Science

Biden says Hurricane Ian “could be deadliest hurricane in Florida history”

President Biden addresses Federal Emergency Management Agency employees, Florida and the nation after receiving a briefing from FEMA officials on Thursday Ian, downgraded to a tropical storm But it is expected to become a hurricane again, continuing to defeat Florida.

“This could be the deadliest hurricane in Florida history,” said a gloomy president at FEMA headquarters. “The numbers are still unclear, but we are hearing early reports of what could be a substantial loss of life.” Lee County Sheriff Carmine Marceno, who was hit hard by Ian, said on Thursday he believed the death toll would be “in the hundreds”. However, Governor Ron DeSantis later said the number had not been confirmed.

“My message to the people and country of Florida is that there are times when America comes together,” the president said. “We’re going to come together as a team, as one America.”

The president also told reporters he plans to move to Florida and to Puerto Rico, which suffered an island-wide power outage following Hurricane Fiona earlier this month. He also said that he may have to request more money from Congress for Ian to respond.

Hurricane Ian is sending devastating flooding to east-central regions of the state, the National Hurricane Center says, with storm surges and wind shear that will spread to southern states. Ian struck the west coast of Florida as a Category 4 hurricane, weakening and moving across the country.

Earlier Thursday, the president approved a Florida disaster declaration, freeing up federal resources for the state. The major disaster declaration makes federal funding to Floridians in the counties of Charlotte, Collier, DeSoto, Hardy, Hillsborough, Lee, Manatee, Pinellas and Sarasota, and includes things like temporary housing and home repair assistance, as well as less- can. Cost credit for damage to uninsured property. For the first 100 days, the federal government will cover all eligible assistance for debris removal and emergency safety measures.

On Thursday morning, Mr Biden spoke with Republican Gov. Ron DeSantis, who has been a harsh critic of Mr Biden’s economic, immigration and COVID-19 policies, to discuss what the administration is doing to support Florida in the face of the storm. , Mr Biden said he has spoken with DeSantis about Hurricane Ian “four or five” times and dismissed political differences when a reporter asked him to characterize their relationship.

“It has nothing to do with our disagreement politically,” the president said on Thursday. “It’s about saving people’s lives, homes and businesses.”
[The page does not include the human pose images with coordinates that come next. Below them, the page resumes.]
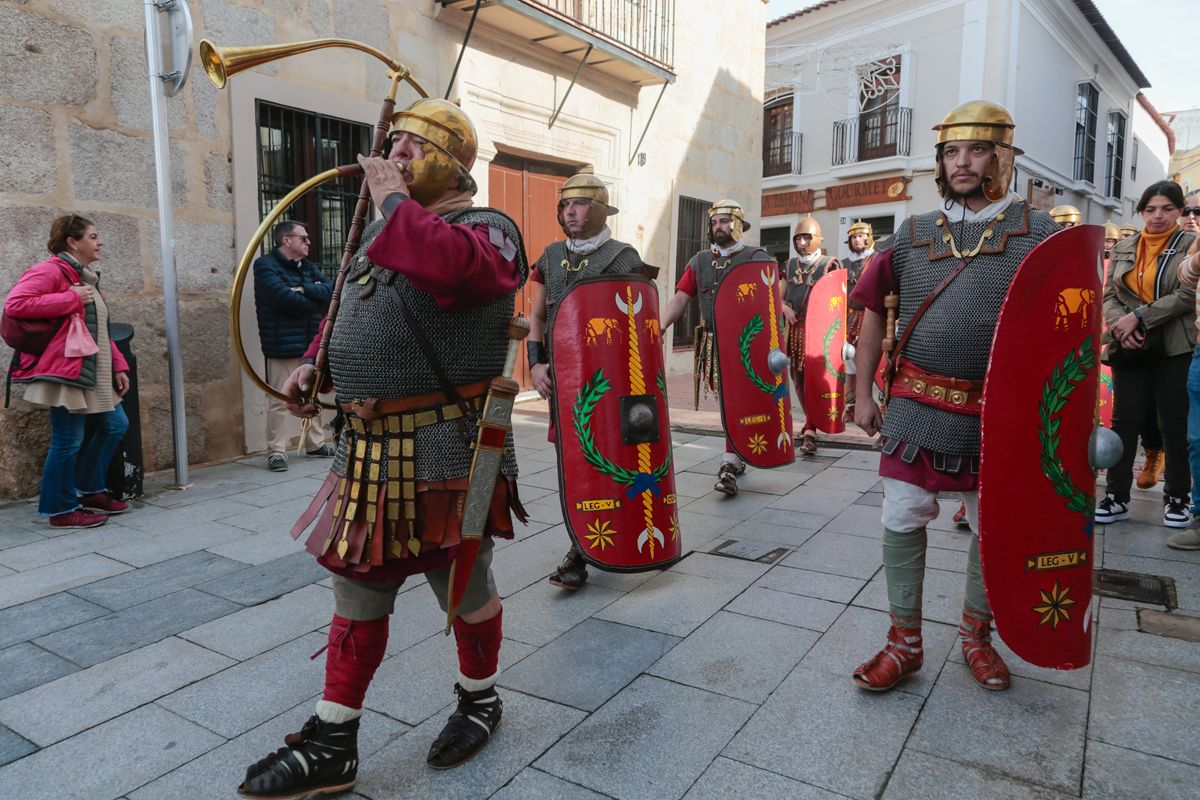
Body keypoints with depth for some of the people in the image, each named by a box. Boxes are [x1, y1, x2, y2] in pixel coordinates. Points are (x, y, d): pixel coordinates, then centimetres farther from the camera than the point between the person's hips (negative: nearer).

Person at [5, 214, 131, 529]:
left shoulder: (86, 278, 18)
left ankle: (89, 490, 27)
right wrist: (72, 298, -19)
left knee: (115, 425, 13)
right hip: (66, 371, -10)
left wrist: (118, 366, 12)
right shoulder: (50, 271, -10)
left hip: (94, 371, 10)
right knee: (68, 440, -3)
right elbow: (14, 304, -23)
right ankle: (61, 509, 12)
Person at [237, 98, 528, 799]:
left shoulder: (486, 229, -8)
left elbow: (450, 264, -33)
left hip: (444, 449, -7)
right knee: (357, 590, 13)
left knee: (465, 585, 10)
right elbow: (354, 314, 27)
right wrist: (317, 364, 10)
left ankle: (481, 700, 37)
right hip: (370, 445, 8)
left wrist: (393, 198, -18)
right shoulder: (385, 231, 18)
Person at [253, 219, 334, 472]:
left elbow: (330, 290, 1)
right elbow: (284, 298, -21)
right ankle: (276, 451, 1)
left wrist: (304, 289, -14)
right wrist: (315, 301, -6)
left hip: (311, 343, 8)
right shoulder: (266, 266, -6)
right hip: (282, 346, -7)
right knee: (279, 400, -6)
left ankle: (315, 442, 27)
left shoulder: (308, 266, 16)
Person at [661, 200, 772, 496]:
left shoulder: (757, 258, -1)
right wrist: (662, 325, -13)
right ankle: (737, 456, 29)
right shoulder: (699, 262, 13)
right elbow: (680, 298, 4)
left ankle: (730, 465, -9)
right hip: (713, 344, 5)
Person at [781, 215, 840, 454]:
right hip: (794, 329, 6)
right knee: (798, 378, 12)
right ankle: (811, 420, 31)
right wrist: (786, 308, -7)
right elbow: (779, 296, 15)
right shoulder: (790, 266, 12)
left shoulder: (829, 264, -3)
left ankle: (810, 432, -13)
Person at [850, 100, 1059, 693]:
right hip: (917, 408, 1)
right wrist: (863, 394, 8)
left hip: (998, 416, 0)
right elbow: (873, 314, 11)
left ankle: (976, 633, 34)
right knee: (902, 522, 2)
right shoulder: (912, 235, 6)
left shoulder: (1036, 231, 0)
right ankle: (905, 640, 20)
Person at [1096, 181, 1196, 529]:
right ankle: (1117, 497, 7)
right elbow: (1109, 295, 9)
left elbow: (1188, 294, -9)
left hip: (1174, 349, -3)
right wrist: (1120, 326, -10)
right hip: (1130, 348, 3)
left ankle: (1176, 499, 15)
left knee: (1175, 425, 2)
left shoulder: (1190, 245, 2)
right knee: (1124, 422, 2)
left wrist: (1139, 316, -16)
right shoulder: (1123, 249, 13)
“First thing this morning, I spoke to Gov. DeSantis and again offered full federal support,” Biden said. “Earlier this week, I approved their request for a pre-landfall emergency declaration to provide direct federal assistance to the state for emergency protective measures to save the living, including search and rescue and shelter and food. Earlier this morning, I read the governor’s recent request for the fastest major disaster declaration. This means the federal government will bear 100% of the cost to clean up the debris and all costs attached to the state to save lives have to do.”

“The federal government will also cover most of the cost to rebuild public buildings such as schools and fire stations,” the president continued. “And people in Florida who have destroyed or damaged homes, you don’t have enough insurance, that means the federal government will provide personal assistance of $37,900 for home repairs and $37,900 for lost property, automobiles. Everything from a lost wedding ring.”

At FEMA headquarters, the president told employees they were “working hell” and “reinforcing people’s trust in institutions.”

Finally, the president urged Florida residents to follow the instructions of local officials and stay inside until the water recedes.

FEMA administrators are visiting Florida this week to examine response efforts, and see where more help is needed.

Search and rescue operations are already underway by land, air and sea. In addition to US Coast Guard rescue efforts, the Pentagon has more than 1,200 vehicles and 25 watercraft to support search and rescue operations. There are about 200 shelters open in the Sunshine State.

Ian has disrupted the regular schedule in Washington, where the House Select Panel adjourned its Wednesday hearing investigating the January 6, 2021 attack on the Capitol.

—Nicole Sagana contributed to this report.